Having only seen the top of the Capitol from the western side of the mall I was very excited about going to Capitol Hill, and I was not disappointed – just a bit chilly.
Because we approached the Capitol from Eastern Market for a while I wasn’t sure if we were arriving at the front or the back – and in fact, I’m still not sure… Unlike the White House, the Capitol was bigger than I expected. It really is most like a huge French palace, which I found somewhat strange for a country that has been a republic from the beginning. Other things I found interesting were the fact that it is definitely on a hill (in fact there are far more hills in Washington DC than I expected) and that it forms the centre of the city’s gridiron system. That might be why I’m still wondering which is the front of the building, since it opens onto 1st street in both directions…
The area immediately between the Capitol and the mall proper is very attractive, and of course there is an amazing view, all the way down to the Washington monument. With the cherry blossoms still not out though, and the sun rather weakly attempting to get through the high cloud, the whole place looked like the rather foreboding and wintry Washington DC of the House of Cards opening sequence – including the lions.
The mall itself was amazing in its sheer size. In the middle of the city this huge space, lined with wonderful museums, makes clear the planned nature of this city. And it is clearly the people’s space; people use it for jogging, kite flying, and when we were there the mall was also being used for another stage for the cherry blossom festival – this one ‘for kids without hope from kids with hope to spare’. We really wanted to hate it, but it’s difficult to cling onto the English cynicism in the face of 10 year olds singing ‘Tale as Old as Time’.
As it was sunny we didn’t go into any of the Smithsonian museums. I’ve heard it rains a lot in DC in May, so I’m saving most of the museum trips for then. But we did go into the Smithsonian visitor centre. This is housed in what is known as the Smithsonian Castle, which is a good old Victorian Gothic folly that was criticised when it was first built for spoiling the simplicity of the mall. I think that Bill Bryson fondly remembers the Smithsonian when everything was housed in the castle, and we got a good impression of how chaotic this might have been in the visitor centre’s exhibition introducing the variety of things held by the Smithsonian. In a room that reminded me of local museums in the UK, guarded by stuffed animals and birds, there were display cases full of a glorious multiplicity of stuff, each with a label telling you which Smithsonian you could visit for a more contextualised history. From this we decided that we definitely wanted to visit the Air and Space, American History, and American Indian museums.
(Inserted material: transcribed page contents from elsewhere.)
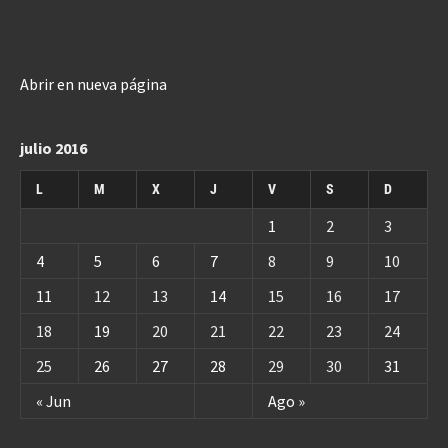
Abrir en nueva página
julio 2016
L
M
X
J
V
S
D
1
2
3
4
5
6
7
8
9
10
11
12
13
14
15
16
17
18
19
20
21
22
23
24
25
26
27
28
29
30
31
« Jun
Ago »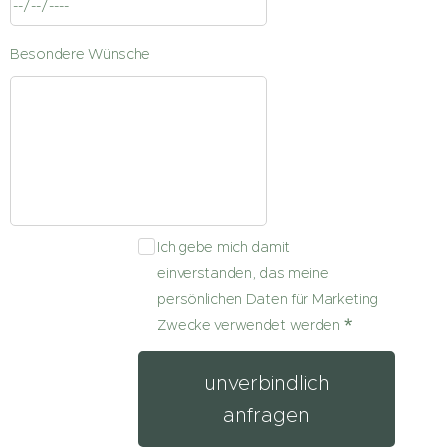
Besondere Wünsche
Ich gebe mich damit
einverstanden, das meine
persönlichen Daten für Marketing
Zwecke verwendet werden
unverbindlich
anfragen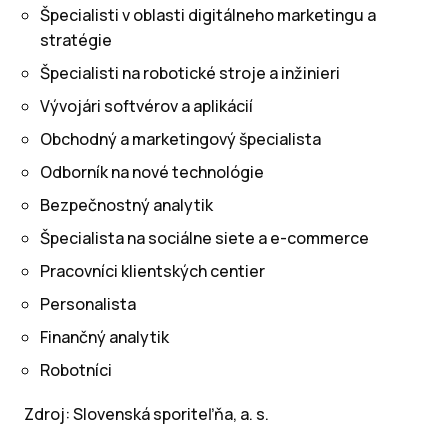
Špecialisti v oblasti digitálneho marketingu a
stratégie
Špecialisti na robotické stroje a inžinieri
Vývojári softvérov a aplikácií
Obchodný a marketingový špecialista
Odborník na nové technológie
Bezpečnostný analytik
Špecialista na sociálne siete a e-commerce
Pracovníci klientských centier
Personalista
Finančný analytik
Robotníci
Zdroj: Slovenská sporiteľňa, a. s.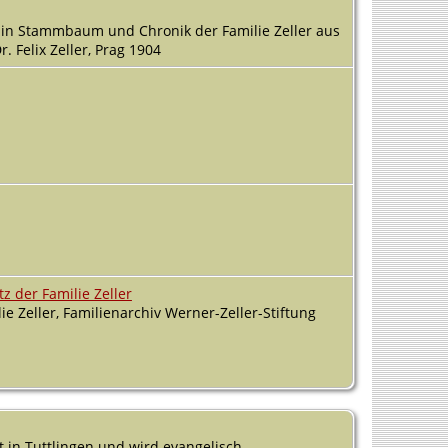
te in Stammbaum und Chronik der Familie Zeller aus
. Felix Zeller, Prag 1904
z der Familie Zeller
e Zeller, Familienarchiv Werner-Zeller-Stiftung
t in Tuttlingen und wird evangelisch.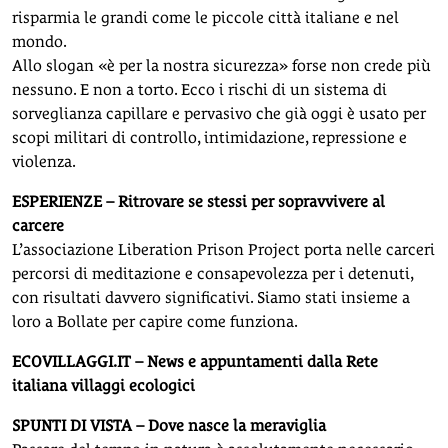
risparmia le grandi come le piccole città italiane e nel
mondo.
Allo slogan «è per la nostra sicurezza» forse non crede più
nessuno. E non a torto. Ecco i rischi di un sistema di
sorveglianza capillare e pervasivo che già oggi è usato per
scopi militari di controllo, intimidazione, repressione e
violenza.
ESPERIENZE – Ritrovare se stessi per sopravvivere al
carcere
L’associazione Liberation Prison Project porta nelle carceri
percorsi di meditazione e consapevolezza per i detenuti,
con risultati davvero significativi. Siamo stati insieme a
loro a Bollate per capire come funziona.
ECOVILLAGGI.IT – News e appuntamenti dalla Rete
italiana villaggi ecologici
SPUNTI DI VISTA – Dove nasce la meraviglia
The Air and Space museum certainly seems popular, wherever we’ve been I’ve heard groups of tourists saying they’re going there next.
Possibly the most exciting thing, for me, on this side of the mall, was the Sculpture Garden. However, I saw no paint whatsoever – wet or dry – so I don’t know what that episode of the West Wing is talking about… It is a lovely space though, especially as it was sheltered from the cold wind when we were there. There’s a water feature, and they have jazz concerts in the summer, and of course there are the sculptures too; they have a nice mix of Rodins and more modern pieces, including one of a hare by a sculptor from Prestatyn – it’s always a nice surprise to find things by your countrymen appreciated in other countries.
There was probably more to explore on the North side of the mall – we walked the south – but by now we were so cold that we really had to call it a day.